## [Extracted information]
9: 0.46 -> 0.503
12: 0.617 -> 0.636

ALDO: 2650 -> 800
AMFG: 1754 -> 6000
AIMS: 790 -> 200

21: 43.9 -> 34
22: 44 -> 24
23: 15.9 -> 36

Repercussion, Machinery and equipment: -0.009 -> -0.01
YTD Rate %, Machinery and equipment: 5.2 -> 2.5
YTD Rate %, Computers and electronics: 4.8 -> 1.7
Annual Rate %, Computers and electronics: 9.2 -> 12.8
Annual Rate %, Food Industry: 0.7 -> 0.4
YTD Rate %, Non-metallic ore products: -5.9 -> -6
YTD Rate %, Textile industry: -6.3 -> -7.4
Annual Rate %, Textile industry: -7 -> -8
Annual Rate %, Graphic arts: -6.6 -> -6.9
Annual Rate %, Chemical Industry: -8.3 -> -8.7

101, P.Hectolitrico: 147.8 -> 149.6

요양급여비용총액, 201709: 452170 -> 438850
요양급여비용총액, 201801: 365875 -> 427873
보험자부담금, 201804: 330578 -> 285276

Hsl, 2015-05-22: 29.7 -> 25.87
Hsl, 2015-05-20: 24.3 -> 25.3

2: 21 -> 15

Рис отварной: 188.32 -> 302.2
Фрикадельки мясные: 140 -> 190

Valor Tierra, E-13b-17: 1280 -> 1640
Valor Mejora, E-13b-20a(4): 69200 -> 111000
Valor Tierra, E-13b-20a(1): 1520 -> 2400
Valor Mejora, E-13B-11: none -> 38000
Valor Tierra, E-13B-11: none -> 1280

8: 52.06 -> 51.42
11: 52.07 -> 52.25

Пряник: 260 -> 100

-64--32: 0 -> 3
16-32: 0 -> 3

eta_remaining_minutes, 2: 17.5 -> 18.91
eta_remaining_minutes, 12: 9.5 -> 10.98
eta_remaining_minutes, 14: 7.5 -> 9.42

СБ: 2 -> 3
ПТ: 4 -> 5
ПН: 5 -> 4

## [Problem requirements]
Repeat only the tail of the entries, exactly: the line containing "-64--32: 0 -> 3" and every line after it, to the end.

## [Solution to the exercise]
-64--32: 0 -> 3
16-32: 0 -> 3

eta_remaining_minutes, 2: 17.5 -> 18.91
eta_remaining_minutes, 12: 9.5 -> 10.98
eta_remaining_minutes, 14: 7.5 -> 9.42

СБ: 2 -> 3
ПТ: 4 -> 5
ПН: 5 -> 4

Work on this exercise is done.